A small exercise

Apropos of recent discussions on RAIF about writing quality, telling compelling stories, and hooking the player fast:

Occasionally I find it worthwhile to stop and write a four- or five-sentence book-jacket-style blurb for my work in progress.

This sounds kind of cynical, but it forces me to identify right away what I think are the main hooks of my story. What is the protagonist’s initial problem? How does it change? Why do we care? Having those things in mind is useful as I’m planning the game, especially the opening scenes and the prologue text. If the blurb is weak, that often means I haven’t made the initial motivations compelling enough — so then I get to think through how to strengthen them a bit. Or if the blurb is good, but it’s describing things that don’t become obvious until well into the game, maybe I need to rethink the way I’m telling the story to put more of the hook right at the beginning.

I don’t claim this technique is the solution to all our storytelling woes, but I find it helpful, so maybe other people will too.

5 thoughts on “A small exercise”

  1. Hmm, that’s a reasonable exercise. You’ve prompted me to try thinking about doing that for all of my stalled WIPs, just to see where they are in my brain.

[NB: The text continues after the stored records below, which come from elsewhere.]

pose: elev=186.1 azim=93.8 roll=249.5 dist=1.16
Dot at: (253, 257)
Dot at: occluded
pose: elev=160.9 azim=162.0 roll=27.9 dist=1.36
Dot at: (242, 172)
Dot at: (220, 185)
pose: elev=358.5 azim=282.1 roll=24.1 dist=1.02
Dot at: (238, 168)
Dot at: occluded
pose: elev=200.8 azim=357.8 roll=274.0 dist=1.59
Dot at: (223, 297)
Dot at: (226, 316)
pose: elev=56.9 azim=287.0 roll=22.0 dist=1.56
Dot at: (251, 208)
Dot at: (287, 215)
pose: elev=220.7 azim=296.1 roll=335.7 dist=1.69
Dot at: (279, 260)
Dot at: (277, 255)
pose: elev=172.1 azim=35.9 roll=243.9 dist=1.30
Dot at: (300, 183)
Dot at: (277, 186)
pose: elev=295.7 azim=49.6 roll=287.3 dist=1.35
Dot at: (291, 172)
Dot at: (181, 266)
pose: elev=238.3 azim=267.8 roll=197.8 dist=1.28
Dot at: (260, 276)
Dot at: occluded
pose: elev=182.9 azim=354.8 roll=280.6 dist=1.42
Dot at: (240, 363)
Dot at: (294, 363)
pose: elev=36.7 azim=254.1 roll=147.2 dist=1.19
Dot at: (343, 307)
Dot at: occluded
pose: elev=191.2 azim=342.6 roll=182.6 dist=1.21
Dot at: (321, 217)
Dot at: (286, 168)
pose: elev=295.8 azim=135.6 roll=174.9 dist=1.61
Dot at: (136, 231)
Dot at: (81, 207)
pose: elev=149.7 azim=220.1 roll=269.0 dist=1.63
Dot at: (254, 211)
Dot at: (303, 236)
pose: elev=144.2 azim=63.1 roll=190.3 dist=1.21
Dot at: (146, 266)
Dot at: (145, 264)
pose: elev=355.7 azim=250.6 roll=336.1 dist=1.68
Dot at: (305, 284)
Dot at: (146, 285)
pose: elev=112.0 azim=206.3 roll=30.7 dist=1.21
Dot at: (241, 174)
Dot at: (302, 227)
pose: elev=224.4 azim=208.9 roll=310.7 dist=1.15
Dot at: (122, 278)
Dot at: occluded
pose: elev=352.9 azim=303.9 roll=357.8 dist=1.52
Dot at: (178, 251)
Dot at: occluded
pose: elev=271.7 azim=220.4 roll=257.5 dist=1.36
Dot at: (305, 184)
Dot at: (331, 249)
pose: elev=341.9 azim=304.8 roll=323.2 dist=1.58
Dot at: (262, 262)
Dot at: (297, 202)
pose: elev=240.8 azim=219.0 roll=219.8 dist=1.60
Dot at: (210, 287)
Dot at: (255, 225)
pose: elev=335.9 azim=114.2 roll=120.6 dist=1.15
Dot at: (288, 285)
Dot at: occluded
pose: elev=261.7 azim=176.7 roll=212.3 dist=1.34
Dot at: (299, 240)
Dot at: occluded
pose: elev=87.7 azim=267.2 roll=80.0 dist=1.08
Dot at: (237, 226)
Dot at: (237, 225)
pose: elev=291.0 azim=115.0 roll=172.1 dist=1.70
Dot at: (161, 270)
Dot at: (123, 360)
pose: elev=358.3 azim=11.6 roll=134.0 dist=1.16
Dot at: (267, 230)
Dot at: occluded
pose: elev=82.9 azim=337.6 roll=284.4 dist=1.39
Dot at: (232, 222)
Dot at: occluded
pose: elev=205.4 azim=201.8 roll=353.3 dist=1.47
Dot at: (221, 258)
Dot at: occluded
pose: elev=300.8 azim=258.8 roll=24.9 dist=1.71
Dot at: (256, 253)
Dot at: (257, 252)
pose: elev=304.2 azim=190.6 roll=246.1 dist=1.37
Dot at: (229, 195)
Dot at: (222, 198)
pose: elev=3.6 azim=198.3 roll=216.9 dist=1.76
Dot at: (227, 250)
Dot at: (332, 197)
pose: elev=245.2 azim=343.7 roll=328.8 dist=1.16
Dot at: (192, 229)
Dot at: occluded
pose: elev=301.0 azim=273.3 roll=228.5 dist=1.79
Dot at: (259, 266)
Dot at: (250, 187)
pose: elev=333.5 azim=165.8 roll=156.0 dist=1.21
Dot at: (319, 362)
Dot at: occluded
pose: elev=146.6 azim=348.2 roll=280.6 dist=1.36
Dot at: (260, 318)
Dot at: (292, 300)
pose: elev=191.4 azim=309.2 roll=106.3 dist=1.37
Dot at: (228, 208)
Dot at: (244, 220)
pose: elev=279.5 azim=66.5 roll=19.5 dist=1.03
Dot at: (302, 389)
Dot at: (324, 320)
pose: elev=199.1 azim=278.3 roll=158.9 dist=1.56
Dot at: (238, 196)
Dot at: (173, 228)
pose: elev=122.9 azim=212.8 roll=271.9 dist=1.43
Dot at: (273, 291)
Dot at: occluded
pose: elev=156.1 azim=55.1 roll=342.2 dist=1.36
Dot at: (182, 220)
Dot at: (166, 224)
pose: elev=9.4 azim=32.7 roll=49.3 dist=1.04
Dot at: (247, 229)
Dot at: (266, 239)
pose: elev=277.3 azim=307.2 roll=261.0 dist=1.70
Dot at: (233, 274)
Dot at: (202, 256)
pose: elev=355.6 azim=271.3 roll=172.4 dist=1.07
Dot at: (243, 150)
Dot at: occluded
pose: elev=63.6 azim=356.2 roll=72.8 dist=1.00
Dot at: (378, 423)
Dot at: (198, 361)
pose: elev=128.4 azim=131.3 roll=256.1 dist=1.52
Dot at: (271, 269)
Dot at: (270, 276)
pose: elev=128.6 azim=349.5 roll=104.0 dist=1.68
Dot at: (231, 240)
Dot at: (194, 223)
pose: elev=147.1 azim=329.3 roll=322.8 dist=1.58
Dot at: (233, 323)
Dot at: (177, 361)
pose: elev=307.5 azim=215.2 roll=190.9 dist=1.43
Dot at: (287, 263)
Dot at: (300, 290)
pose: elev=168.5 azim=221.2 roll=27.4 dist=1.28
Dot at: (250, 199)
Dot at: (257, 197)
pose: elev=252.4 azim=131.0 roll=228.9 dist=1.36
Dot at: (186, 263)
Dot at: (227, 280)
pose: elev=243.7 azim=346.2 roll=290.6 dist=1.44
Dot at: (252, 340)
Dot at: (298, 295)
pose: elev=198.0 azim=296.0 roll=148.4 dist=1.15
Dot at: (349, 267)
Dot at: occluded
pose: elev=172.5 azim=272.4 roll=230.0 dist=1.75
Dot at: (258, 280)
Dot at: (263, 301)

    It is, of course, an exercise familiar to me from screenwriting, or those screenwriting tutorials. They often recommend a similar type of exercise as a creative aid or a means for focusing one’s thinking; often, it takes the form of the movie-standard log line rather than a book blurb, but the gist is the same.

  2. once upon a time there was an “introcomp” which asked writers to write the first screen of text for a hypothetical game. i suppose i could revive it. in any case, writing an abstract/precis/blurb for a written work is good practice. i suggest it is far harder to write the 5 sentence version (book jacket length) than the one sentence version (movie blurb length). whether release or not, this text can and should tell us a lot about whether the game is going to be a meaningful use of our time.

  3. I think you probably mean PrologueComp: Introcomp involves writing a playable demo/introduction game, and is still run yearly.

    Either way, the prologue is something different — also a good practice exercise, but I find that if I write a sample book blurb I often have ideas about how to revise the prologue. (And yeah, I agree with you that the 5 sentence version is actually harder to do.)

  4. Also, if you are in fact the David that started PrologueComp, then I feel vaguely silly — but that is the name that I think most people around here know it by.